[Saved entries]:

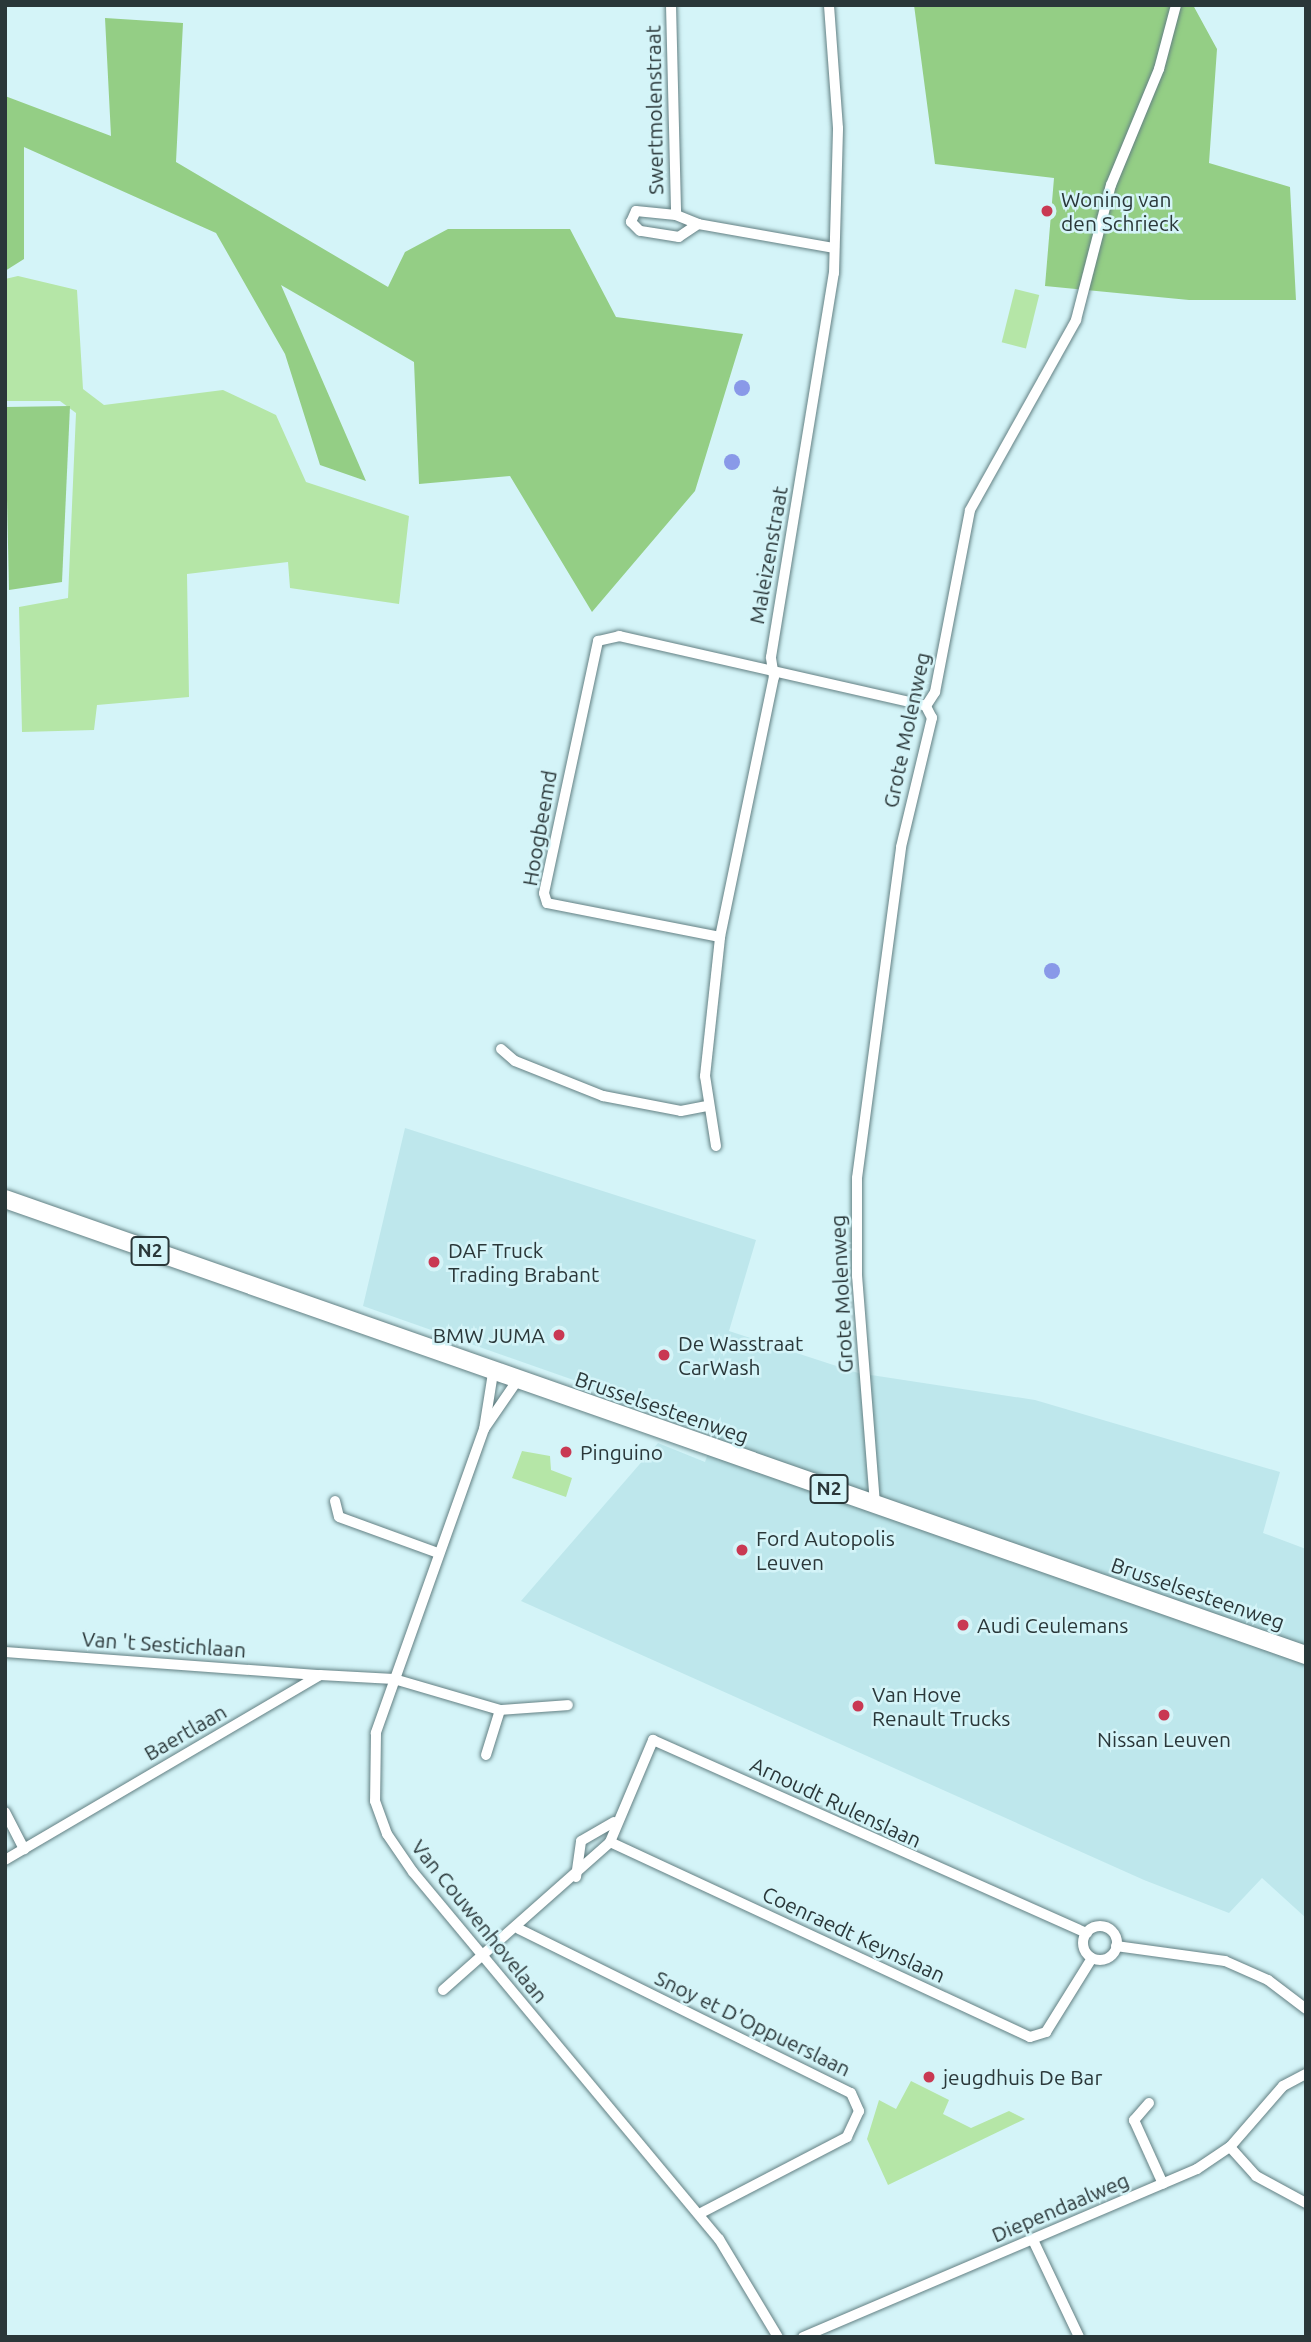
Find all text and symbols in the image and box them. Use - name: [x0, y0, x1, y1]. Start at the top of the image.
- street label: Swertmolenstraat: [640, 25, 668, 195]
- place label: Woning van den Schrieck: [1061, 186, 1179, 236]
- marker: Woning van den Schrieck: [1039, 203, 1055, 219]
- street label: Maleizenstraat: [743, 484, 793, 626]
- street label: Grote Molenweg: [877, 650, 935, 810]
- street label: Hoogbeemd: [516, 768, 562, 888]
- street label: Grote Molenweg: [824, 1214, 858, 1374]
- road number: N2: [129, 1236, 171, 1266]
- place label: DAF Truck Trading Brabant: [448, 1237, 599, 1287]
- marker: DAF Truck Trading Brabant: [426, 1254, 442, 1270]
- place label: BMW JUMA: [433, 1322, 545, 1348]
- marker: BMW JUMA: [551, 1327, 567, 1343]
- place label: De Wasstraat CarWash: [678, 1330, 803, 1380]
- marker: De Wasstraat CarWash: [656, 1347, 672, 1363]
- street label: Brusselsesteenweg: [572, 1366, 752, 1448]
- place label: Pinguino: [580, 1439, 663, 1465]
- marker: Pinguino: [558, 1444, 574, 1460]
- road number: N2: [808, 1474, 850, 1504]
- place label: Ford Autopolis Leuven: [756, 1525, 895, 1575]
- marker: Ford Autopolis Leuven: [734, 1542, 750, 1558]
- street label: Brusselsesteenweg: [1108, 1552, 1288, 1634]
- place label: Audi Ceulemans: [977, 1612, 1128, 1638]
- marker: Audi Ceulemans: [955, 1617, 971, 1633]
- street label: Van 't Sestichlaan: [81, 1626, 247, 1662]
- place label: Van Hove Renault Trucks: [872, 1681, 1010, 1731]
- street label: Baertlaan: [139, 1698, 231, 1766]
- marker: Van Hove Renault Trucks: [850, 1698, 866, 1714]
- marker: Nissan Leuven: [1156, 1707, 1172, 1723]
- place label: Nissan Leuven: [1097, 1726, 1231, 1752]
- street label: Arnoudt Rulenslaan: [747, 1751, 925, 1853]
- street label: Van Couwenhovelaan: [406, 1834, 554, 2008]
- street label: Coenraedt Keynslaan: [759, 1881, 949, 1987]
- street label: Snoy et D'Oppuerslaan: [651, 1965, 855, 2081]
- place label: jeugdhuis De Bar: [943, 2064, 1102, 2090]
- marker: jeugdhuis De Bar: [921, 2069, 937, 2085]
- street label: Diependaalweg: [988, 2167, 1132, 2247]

[EXERCISE OBJECTIVE]:
The job here is to find each line above with the word "number" and copy it.

[EXPECTED OUTPUT]:
- road number: N2: [129, 1236, 171, 1266]
- road number: N2: [808, 1474, 850, 1504]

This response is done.